On 12/26/19 10:31 AM, David Mertz wrote:
This came up in discussion here before, maybe a year ago, I think.
There was a decision not to change the implementation, but that seemed
like a mistake (and the discussion was about broader things).
Anyway, I propose that the obviously broken version of
`statistics.median()` be replaced with a better implementation.
Python 3.8.0 (default, Nov 6 2019, 21:49:08)
>>> import numpy as np
>>> import pandas as pd
>>> import statistics
>>> nan = float('nan')
>>> items1 = [nan, 1, 2, 3, 4]
>>> items2 = [1, 2, 3, 4, nan]
>>> statistics.median(items1)
2
>>> statistics.median(items2)
3
>>> np.median(items1)
nan
>>> np.median(items2)
nan
>>> pd.Series(items1).median()
2.5
>>> pd.Series(items2).median()
2.5
The NumPy and Pandas answers are both "reasonable" under slightly
different philosophies of how to handle bad values. I think raising an
exception for NaNs would also be reasonable enough.

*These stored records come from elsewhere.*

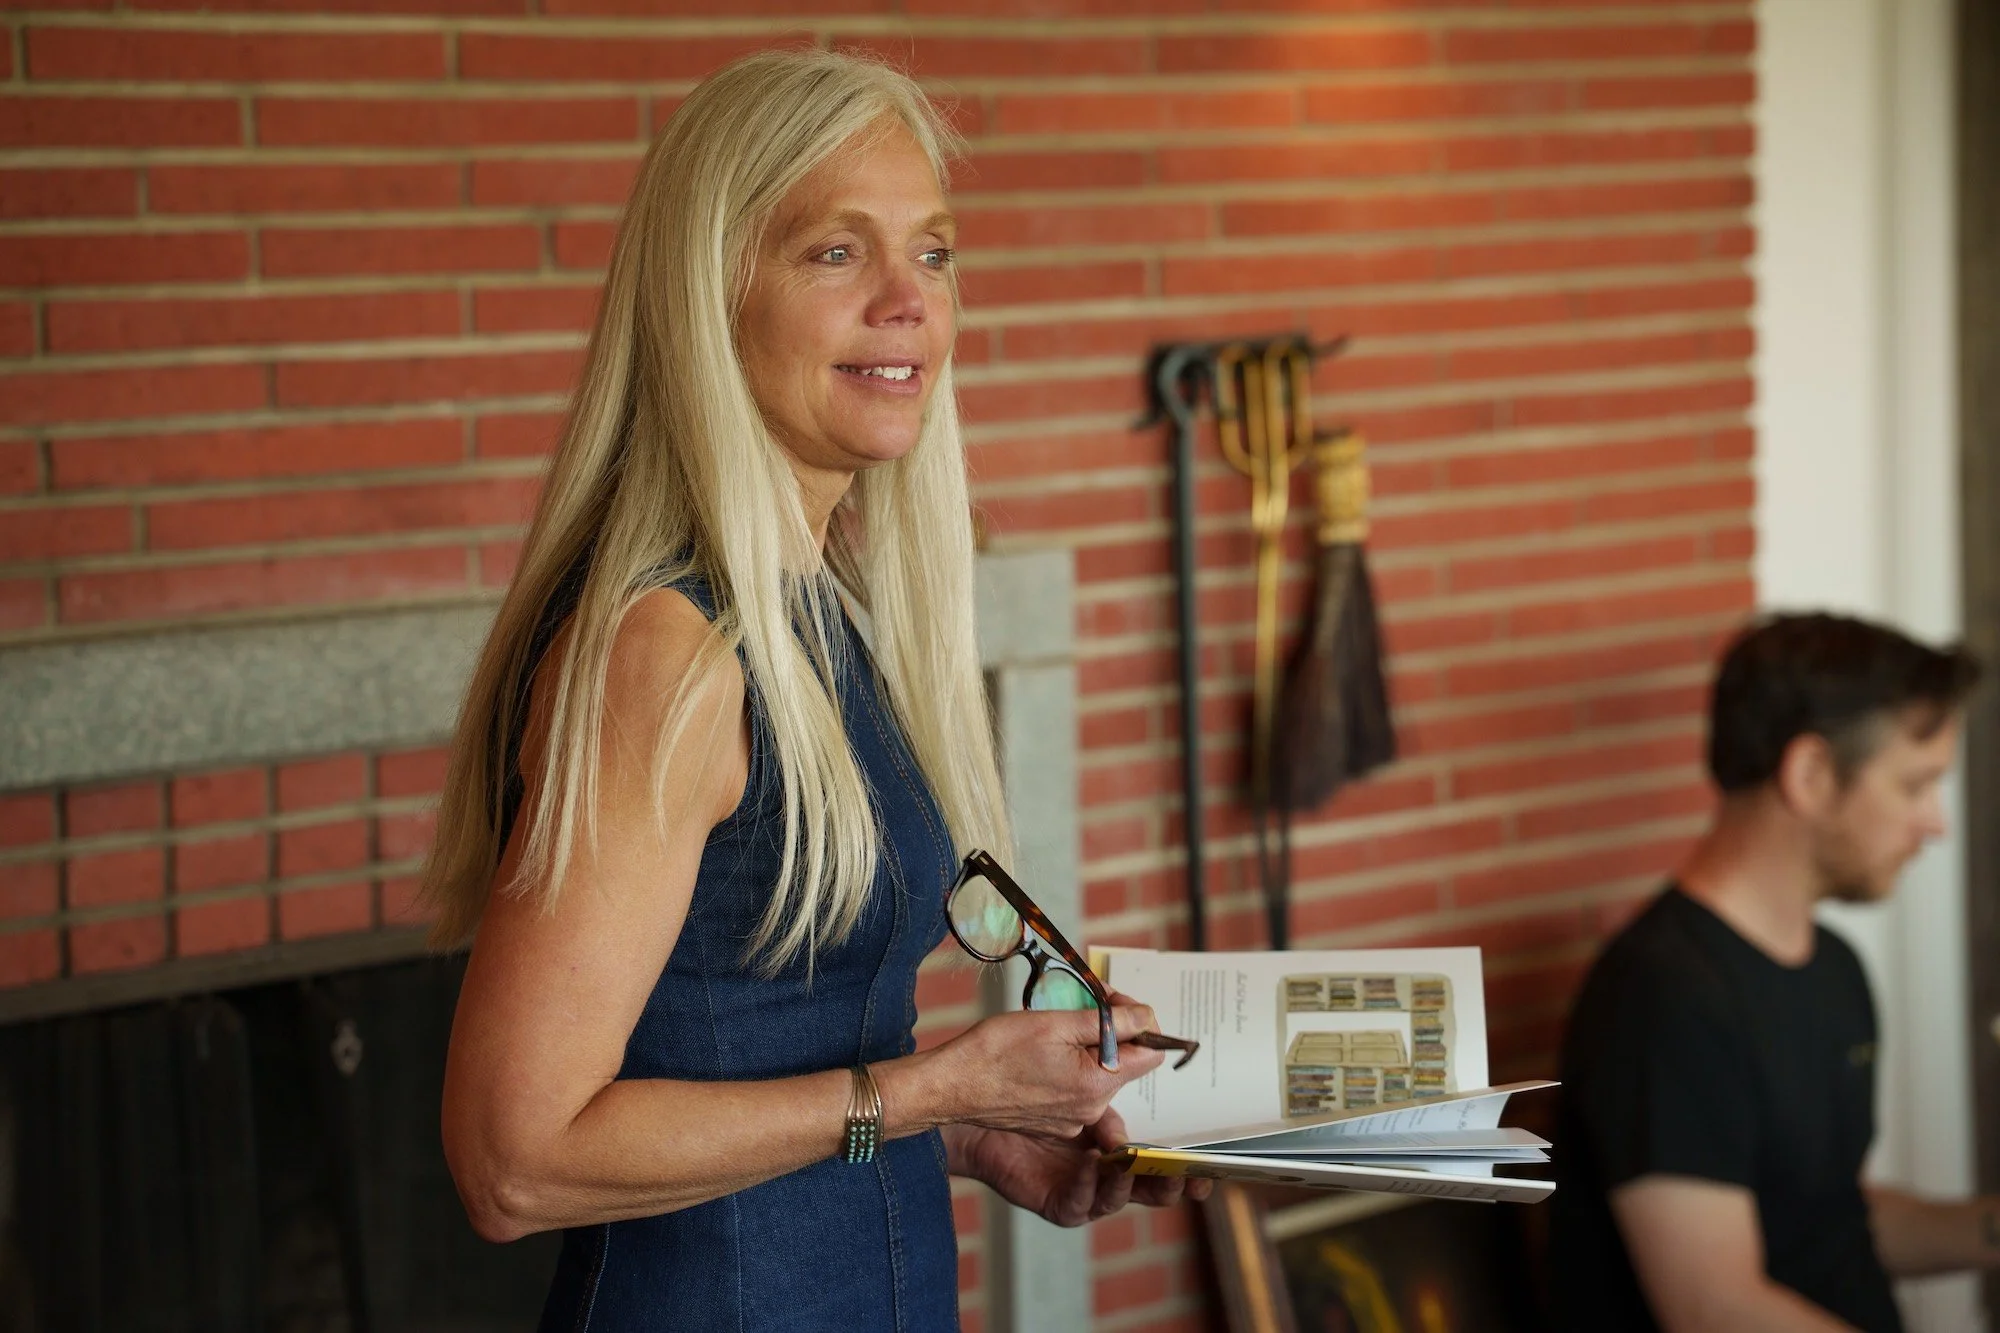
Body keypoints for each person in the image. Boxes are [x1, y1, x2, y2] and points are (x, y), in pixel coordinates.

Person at [420, 49, 1204, 1332]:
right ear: (708, 293)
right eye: (836, 253)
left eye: (933, 253)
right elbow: (514, 1159)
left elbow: (759, 1048)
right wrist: (934, 1093)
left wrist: (972, 1139)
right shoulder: (663, 650)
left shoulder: (823, 613)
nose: (906, 301)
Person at [1550, 611, 1997, 1332]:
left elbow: (1829, 1221)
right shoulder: (1663, 997)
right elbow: (1715, 1306)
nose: (1936, 822)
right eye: (1915, 787)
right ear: (1812, 774)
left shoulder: (1833, 969)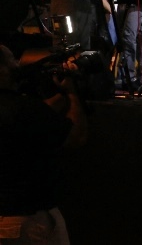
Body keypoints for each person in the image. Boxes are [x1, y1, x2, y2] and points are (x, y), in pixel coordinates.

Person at [0, 44, 87, 245]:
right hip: (28, 220)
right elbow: (76, 137)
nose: (17, 65)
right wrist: (73, 94)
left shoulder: (20, 109)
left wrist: (62, 94)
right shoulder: (23, 109)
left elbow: (39, 114)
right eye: (11, 60)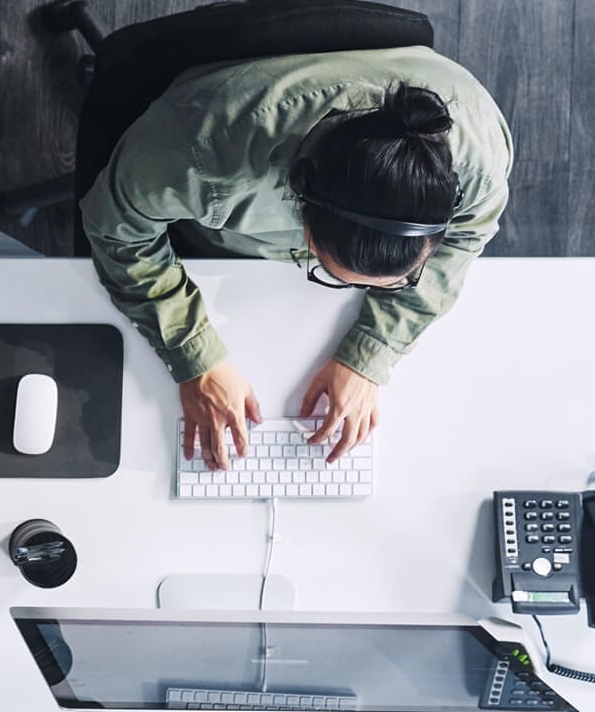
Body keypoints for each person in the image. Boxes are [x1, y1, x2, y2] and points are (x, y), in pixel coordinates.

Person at [81, 47, 512, 469]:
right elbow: (116, 230)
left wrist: (372, 352)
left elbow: (465, 239)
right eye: (332, 272)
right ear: (302, 218)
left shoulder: (480, 164)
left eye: (401, 278)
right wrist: (195, 357)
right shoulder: (199, 154)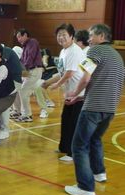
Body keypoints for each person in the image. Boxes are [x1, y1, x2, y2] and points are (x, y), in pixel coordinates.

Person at [64, 24, 125, 195]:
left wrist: (74, 93)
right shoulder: (117, 56)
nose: (88, 39)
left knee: (79, 145)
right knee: (95, 140)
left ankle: (85, 187)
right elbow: (107, 84)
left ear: (101, 36)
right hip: (110, 109)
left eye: (91, 35)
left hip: (93, 108)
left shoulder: (94, 51)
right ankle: (99, 173)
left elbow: (86, 77)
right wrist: (79, 98)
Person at [43, 23, 86, 162]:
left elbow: (69, 73)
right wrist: (49, 82)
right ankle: (64, 147)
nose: (61, 37)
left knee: (74, 123)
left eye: (64, 35)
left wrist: (57, 85)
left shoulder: (74, 50)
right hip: (70, 94)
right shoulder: (63, 51)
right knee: (66, 120)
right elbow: (61, 72)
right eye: (59, 35)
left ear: (72, 36)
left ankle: (73, 153)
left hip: (79, 94)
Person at [16, 28, 48, 122]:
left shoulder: (32, 42)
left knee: (23, 91)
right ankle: (42, 109)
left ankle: (27, 115)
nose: (18, 39)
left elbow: (30, 57)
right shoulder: (25, 46)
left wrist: (22, 70)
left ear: (25, 35)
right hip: (29, 72)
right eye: (17, 37)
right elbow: (21, 60)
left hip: (34, 71)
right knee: (34, 89)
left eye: (19, 36)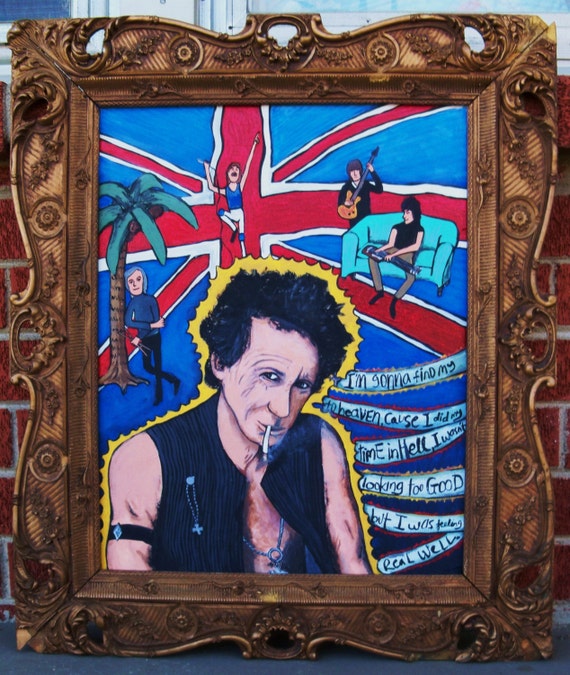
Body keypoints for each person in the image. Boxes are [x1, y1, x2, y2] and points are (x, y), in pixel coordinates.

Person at [107, 268, 371, 575]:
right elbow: (128, 590)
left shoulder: (319, 444)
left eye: (301, 385)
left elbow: (354, 570)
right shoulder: (145, 459)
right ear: (220, 363)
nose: (282, 408)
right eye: (269, 376)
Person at [124, 266, 180, 405]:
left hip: (154, 337)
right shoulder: (132, 303)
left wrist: (146, 329)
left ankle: (159, 396)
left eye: (138, 279)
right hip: (144, 338)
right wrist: (149, 327)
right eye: (131, 282)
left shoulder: (151, 300)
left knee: (158, 366)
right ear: (127, 285)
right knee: (148, 367)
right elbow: (128, 321)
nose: (135, 284)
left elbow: (156, 322)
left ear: (144, 280)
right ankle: (173, 379)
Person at [368, 196, 425, 318]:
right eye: (404, 212)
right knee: (372, 258)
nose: (404, 215)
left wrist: (393, 255)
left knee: (411, 278)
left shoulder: (419, 229)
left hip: (406, 253)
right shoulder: (397, 227)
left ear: (414, 212)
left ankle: (395, 299)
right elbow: (390, 244)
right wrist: (379, 250)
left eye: (407, 212)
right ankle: (379, 291)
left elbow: (415, 247)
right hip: (394, 249)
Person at [204, 134, 259, 258]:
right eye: (232, 169)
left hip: (240, 213)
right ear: (228, 174)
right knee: (221, 213)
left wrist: (254, 145)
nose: (234, 170)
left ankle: (244, 254)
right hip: (232, 214)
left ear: (239, 175)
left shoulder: (240, 186)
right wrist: (207, 169)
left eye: (237, 169)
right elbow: (211, 187)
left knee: (242, 236)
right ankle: (233, 226)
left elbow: (248, 166)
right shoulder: (226, 191)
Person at [337, 155, 383, 223]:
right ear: (349, 173)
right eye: (352, 171)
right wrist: (345, 202)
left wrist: (372, 172)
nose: (355, 173)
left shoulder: (366, 184)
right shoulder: (346, 187)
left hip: (366, 219)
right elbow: (340, 204)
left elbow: (379, 189)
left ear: (360, 171)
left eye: (356, 170)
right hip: (354, 221)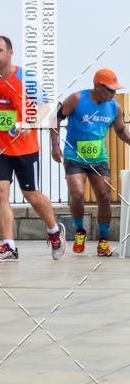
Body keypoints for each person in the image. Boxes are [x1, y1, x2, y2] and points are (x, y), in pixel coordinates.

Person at [0, 35, 66, 262]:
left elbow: (45, 107)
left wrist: (30, 123)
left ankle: (55, 231)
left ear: (10, 52)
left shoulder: (26, 78)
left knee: (31, 195)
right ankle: (9, 246)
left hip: (25, 149)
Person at [52, 68, 130, 257]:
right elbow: (55, 118)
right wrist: (55, 145)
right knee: (77, 193)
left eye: (115, 90)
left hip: (98, 159)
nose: (114, 93)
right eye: (110, 89)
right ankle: (80, 231)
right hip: (74, 157)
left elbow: (120, 131)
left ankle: (103, 241)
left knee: (104, 196)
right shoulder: (77, 99)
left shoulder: (115, 108)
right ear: (97, 86)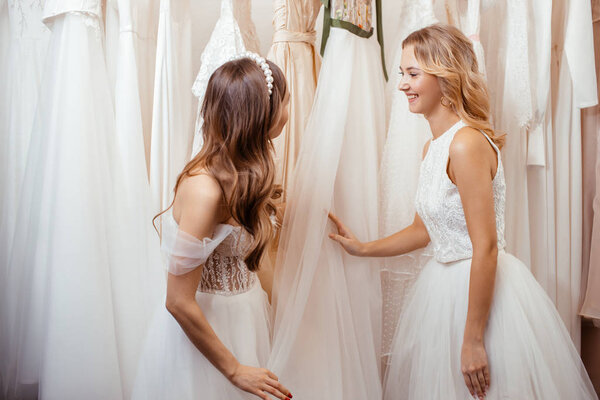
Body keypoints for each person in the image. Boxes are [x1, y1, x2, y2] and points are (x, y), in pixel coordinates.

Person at [328, 24, 598, 400]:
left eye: (413, 74)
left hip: (480, 295)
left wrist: (472, 340)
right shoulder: (433, 148)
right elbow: (424, 230)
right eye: (403, 74)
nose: (402, 84)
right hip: (442, 291)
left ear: (445, 76)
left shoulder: (466, 144)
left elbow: (485, 246)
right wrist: (363, 248)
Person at [131, 53, 292, 400]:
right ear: (259, 115)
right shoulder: (206, 190)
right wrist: (234, 369)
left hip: (248, 319)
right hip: (209, 337)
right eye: (285, 100)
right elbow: (177, 300)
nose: (288, 110)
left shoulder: (247, 172)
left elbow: (250, 260)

The one thing that is NOT reasonable is returning different answers
for median depending on the order of the elements.
Getting garbage answers for garbage input isn't THAT unreasonable.
Perhaps it could be argued that detecting common garbage input and
rejecting it (perhaps with an exception) would make more sense.
Note that the statistics module documentation implies the issue, as
median implies that it requires the sequence to be orderable, and nan
isn't orderable. Since the statistics module seems to be designed to
handle types other than floats, detecting nan values is extra expensive,
so I think it can be excused for not checking.